Fenoldopam (SKF 82526 J) is a selective DA-1 receptor agonist and thus of a potential benefit for promoting afterload reduction, renal vasodilatation, and diuresis in congestive heart failure. To examine the acute effects of fenoldopam in heart failure, studies were performed in control rabbits (n = 6) and in rabbits with chronic congestive heart failure (CHF, n = 6) induced by adriamycin treatment. Cardiovascular variables and regional blood flows were determined before and after an infusion of fenoldopam (150 micrograms/kg total dose). Resting hemodynamics differed in CHF and control groups. In the CHF group, mean arterial pressure (MAP), cardiac output (CO), and stroke volume (SV) were reduced and right atrial pressure (RAP), left ventricular end-diastolic pressure (LVEDP), and total peripheral resistance (TPR) were increased. Renal blood flow was much reduced in the CHF as compared with the control group (5.1 +/- 0.8 vs. 9.1 +/- 0.6 ml/min.g, p less than 0.05). Similar falls in MAP were noted after fenoldopam in CHF (-13 +/- 2%) and control rabbits (-12 +/- 3%) due to falls in TPR. An increase in CO was observed in both groups, the rise being more pronounced in the CHF group (22 vs. 12%). Heart rate was unchanged by fenoldopam in CHF rabbits but increased in controls. After fenoldopam, CHF rabbits exhibited significantly greater increases in blood flow to each of the three vascular beds studied: renal (113 +/- 27% vs. 7 +/- 13%), mesenteric (249 +/- 60% vs. 15 +/- 19%) and cerebral (145 +/- 13% vs. 12 +/- 12%). Plasma renin and norepinephrine (NE) levels increased after fenoldopam in both control and CHF rabbits. These results show that acute administration of fenoldopam produces favourable systemic and regional hemodynamic responses in rabbits with low output heart failure. However, long-term benefit remains to be demonstrated, particularly considering the hormonal responses.

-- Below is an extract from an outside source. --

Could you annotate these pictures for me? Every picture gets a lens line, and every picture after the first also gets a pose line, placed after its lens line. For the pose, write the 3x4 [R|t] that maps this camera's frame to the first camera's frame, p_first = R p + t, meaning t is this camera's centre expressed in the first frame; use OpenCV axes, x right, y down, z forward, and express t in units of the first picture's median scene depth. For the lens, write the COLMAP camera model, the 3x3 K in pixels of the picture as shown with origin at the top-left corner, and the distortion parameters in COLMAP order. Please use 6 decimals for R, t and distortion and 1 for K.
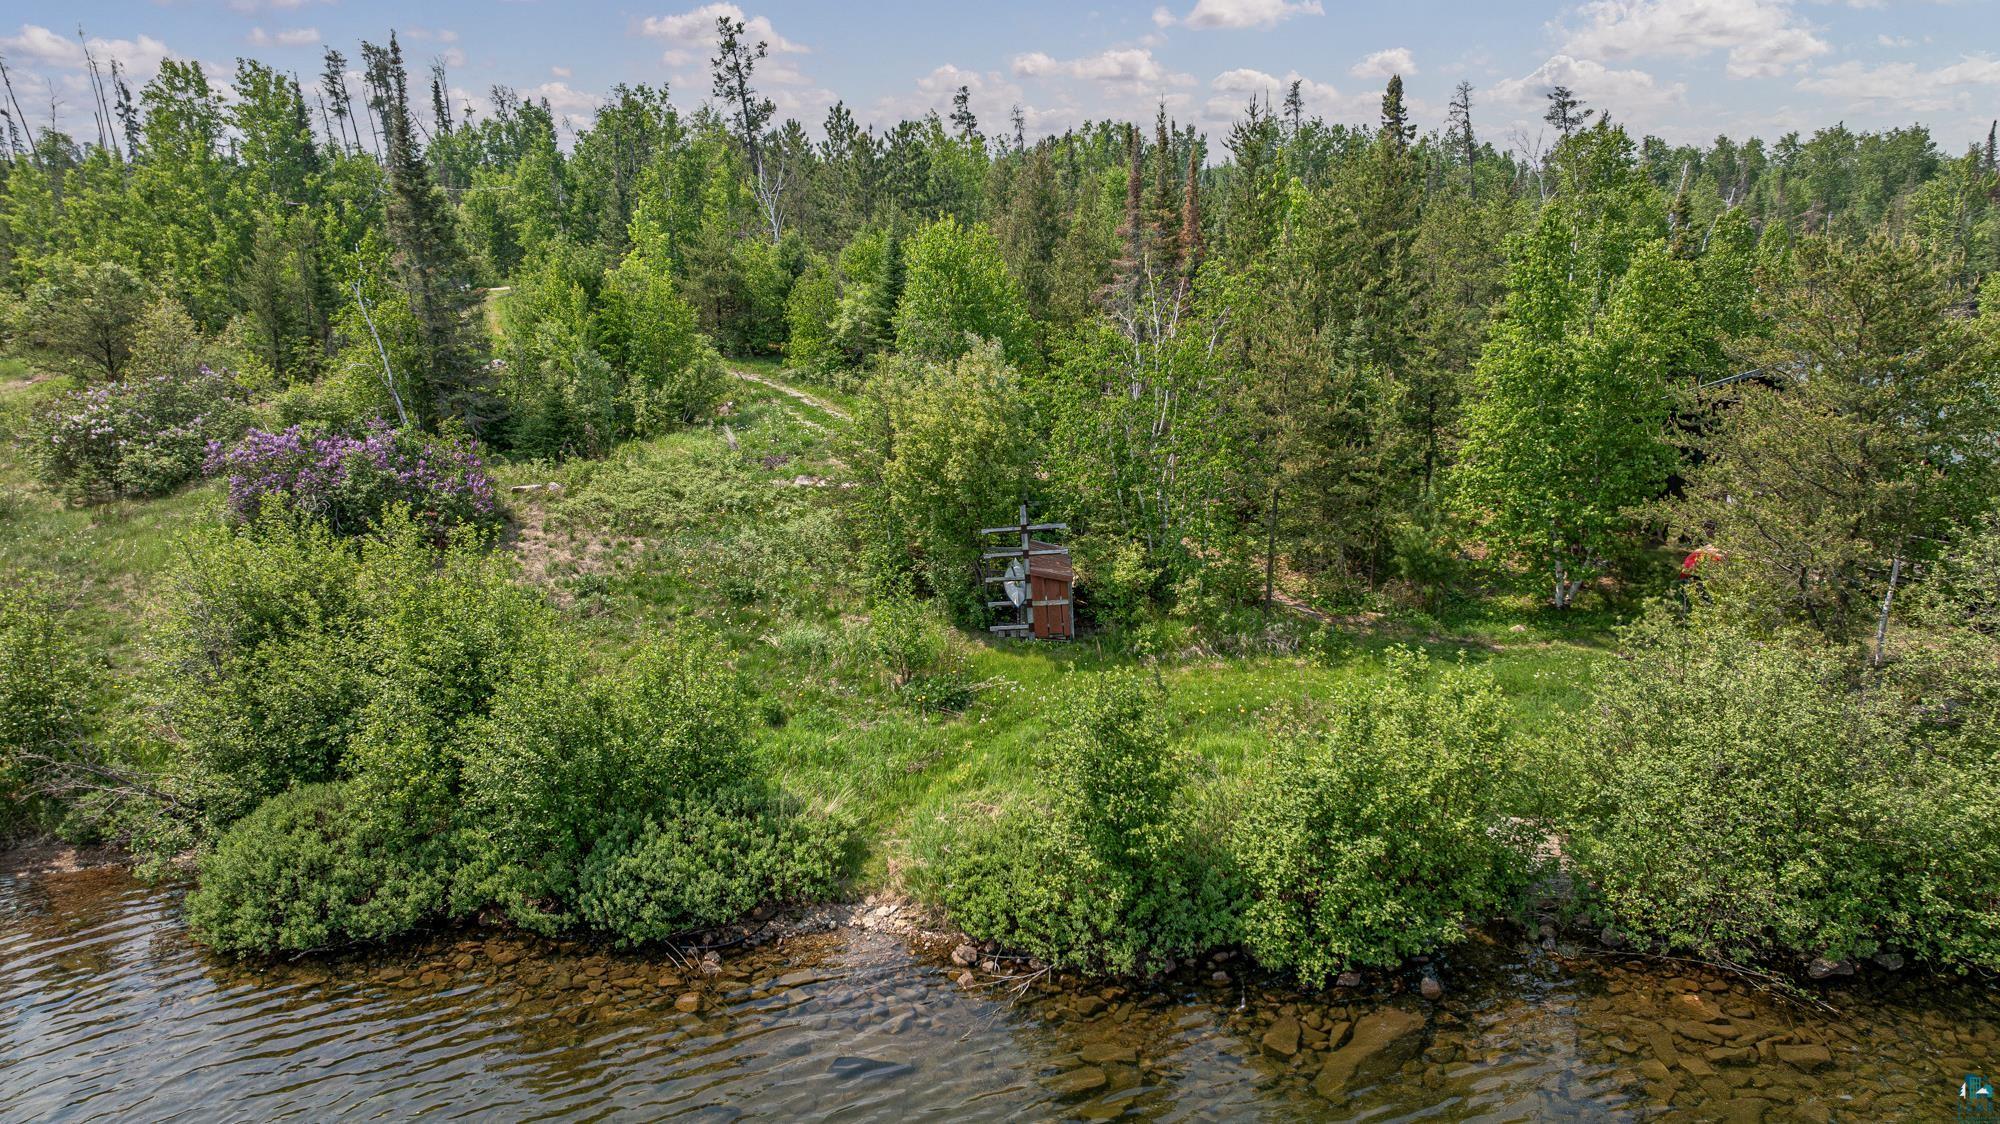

非诺多泮(SKF 82526 J)是一种选择性DA-1受体激动剂,因此对于促进充血性心力衰竭患者的后负荷降低、肾血管舒张和利尿可能有益。为了研究非诺多泮在心力衰竭中的急性作用,对对照组家兔(n = 6)和经阿霉素治疗诱导的慢性充血性心力衰竭(CHF,n = 6)家兔进行了研究。在输注非诺多泮(总剂量150微克/千克)前后测定心血管变量和局部血流量。CHF组和对照组的静息血流动力学不同。在CHF组中,平均动脉压(MAP)、心输出量(CO)和每搏量(SV)降低,右心房压(RAP)、左心室舒张末期压力(LVEDP)和总外周阻力(TPR)升高。与对照组相比,CHF组的肾血流量显著减少(5.1±0.8对9.1±0.6毫升/分钟·克,p<0.05)。由于TPR下降,CHF家兔(-13±2%)和对照家兔(-12±3%)在输注非诺多泮后MAP出现类似下降。两组均观察到CO增加,CHF组的升高更为明显(22%对12%)。非诺多泮对CHF家兔的心率无影响,但使对照家兔的心率增加。输注非诺多泮后,CHF家兔所研究的三个血管床中的每一个的血流量均显著增加:肾(113±27%对7±13%)、肠系膜(249±60%对15±19%)和脑(145±13%对12±12%)。在对照和CHF家兔中,输注非诺多泮后血浆肾素和去甲肾上腺素(NE)水平均升高。这些结果表明,急性给予非诺多泮可在低输出量心力衰竭家兔中产生有利的全身和局部血流动力学反应。然而,长期益处仍有待证实,尤其是考虑到激素反应。